Last year, senior scholars founded the Council for the Defence of British Universities, which set out to fight many of these developments, along with what they believe to be increasing control of universities by government and business. But so far no practical alternatives have emerged. Meanwhile, experiments such as Lincoln’s Social Science Centre, a cooperative organisation offering higher education for free, have taken place only on a very small, relatively informal scale.
At a time when many academics feel remote from their university’s managers and strategic plans, the cooperative model, in which all staff have a stake, has obvious appeal. So, can the University of Mondragon, an established higher education cooperative in the lush green mountains of the Basque Country in northern Spain, offer any answers for academies elsewhere? Founded in 1997 from a collection of co-ops dating back to 1943, the institution now has 9,000 students. The staff have joint ownership and the institution’s culture and its model of governance are radically different from those of modern UK universities.
Times Higher Education went to see how and why they do things differently at Mondragon, and to consider whether some of its practices might appeal to UK scholars looking for a new model for the academy.
Even before arriving in Spain, there is one obvious difference about Mondragon – it does not have a press office to restrict access to the top brass or vet comments by its employees.
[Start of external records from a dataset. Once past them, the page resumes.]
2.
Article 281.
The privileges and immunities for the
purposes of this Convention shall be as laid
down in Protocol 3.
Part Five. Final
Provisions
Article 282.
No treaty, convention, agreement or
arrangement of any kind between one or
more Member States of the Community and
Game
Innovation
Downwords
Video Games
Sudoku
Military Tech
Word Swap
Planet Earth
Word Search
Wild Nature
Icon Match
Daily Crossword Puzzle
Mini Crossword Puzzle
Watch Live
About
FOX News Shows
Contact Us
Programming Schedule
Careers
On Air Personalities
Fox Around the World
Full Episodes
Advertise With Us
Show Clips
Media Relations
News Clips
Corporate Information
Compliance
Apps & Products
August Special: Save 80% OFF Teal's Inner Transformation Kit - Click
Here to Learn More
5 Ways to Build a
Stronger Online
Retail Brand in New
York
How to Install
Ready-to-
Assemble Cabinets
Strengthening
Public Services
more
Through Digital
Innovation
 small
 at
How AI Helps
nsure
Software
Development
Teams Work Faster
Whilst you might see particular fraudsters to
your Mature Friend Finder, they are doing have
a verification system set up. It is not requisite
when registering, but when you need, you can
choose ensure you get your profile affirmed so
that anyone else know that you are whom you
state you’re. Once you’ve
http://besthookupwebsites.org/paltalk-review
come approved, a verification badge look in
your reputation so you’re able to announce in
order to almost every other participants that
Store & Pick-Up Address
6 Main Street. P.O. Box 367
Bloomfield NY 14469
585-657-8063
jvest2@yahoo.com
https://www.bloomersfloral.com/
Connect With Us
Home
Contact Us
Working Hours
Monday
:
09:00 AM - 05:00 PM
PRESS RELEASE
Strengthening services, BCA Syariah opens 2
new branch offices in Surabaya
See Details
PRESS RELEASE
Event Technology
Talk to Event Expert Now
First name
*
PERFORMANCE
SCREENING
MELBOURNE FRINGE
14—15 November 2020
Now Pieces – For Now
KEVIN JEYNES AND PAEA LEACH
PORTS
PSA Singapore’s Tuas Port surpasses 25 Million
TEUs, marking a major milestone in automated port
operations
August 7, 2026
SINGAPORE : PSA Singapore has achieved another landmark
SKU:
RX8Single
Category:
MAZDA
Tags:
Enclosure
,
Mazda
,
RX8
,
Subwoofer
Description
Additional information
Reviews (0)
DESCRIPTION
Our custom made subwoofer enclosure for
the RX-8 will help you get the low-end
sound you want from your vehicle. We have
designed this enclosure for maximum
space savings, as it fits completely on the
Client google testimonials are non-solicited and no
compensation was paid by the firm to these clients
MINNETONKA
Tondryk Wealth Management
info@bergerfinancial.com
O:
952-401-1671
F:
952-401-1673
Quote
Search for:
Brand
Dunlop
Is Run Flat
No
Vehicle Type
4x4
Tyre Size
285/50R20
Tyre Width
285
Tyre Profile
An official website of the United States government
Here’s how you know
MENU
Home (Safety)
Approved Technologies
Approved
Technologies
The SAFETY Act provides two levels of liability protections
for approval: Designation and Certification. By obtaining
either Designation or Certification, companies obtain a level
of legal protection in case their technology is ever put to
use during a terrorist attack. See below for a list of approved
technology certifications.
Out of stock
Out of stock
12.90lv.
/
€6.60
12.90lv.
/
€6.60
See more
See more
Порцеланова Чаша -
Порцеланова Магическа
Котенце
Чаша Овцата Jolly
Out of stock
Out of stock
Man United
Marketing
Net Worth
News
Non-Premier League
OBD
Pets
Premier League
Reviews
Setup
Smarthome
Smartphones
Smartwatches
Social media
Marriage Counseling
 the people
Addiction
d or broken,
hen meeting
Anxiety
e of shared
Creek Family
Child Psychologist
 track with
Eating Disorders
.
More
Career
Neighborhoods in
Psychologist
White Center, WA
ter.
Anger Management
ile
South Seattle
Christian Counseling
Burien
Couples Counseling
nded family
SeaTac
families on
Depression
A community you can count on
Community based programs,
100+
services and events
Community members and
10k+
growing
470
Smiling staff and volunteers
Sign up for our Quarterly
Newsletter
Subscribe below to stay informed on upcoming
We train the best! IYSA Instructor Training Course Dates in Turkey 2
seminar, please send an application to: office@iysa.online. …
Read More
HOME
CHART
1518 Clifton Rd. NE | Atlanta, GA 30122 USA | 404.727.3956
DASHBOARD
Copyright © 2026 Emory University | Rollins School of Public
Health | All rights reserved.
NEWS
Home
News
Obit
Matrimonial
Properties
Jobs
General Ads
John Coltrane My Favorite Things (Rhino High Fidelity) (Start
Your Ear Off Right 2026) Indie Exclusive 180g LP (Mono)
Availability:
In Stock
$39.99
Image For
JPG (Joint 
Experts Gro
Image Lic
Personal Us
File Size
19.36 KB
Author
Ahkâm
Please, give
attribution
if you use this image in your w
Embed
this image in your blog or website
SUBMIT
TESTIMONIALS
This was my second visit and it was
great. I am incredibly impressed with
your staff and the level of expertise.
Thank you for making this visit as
Instead, THE’s trip was arranged directly through teaching and administrative staff. And on arrival, transport was provided by the vice-chancellor, Jon Altuna, who drove from campus to campus – with the occasional stop-off for tapas and wine.
Mondragon is jointly owned by its academic and administrative staff. To become a fully fledged member, employees have to work there for at least two years, and then pay €12,000 (£10,300), which buys a slice of the university’s capital that can be withdrawn upon retirement.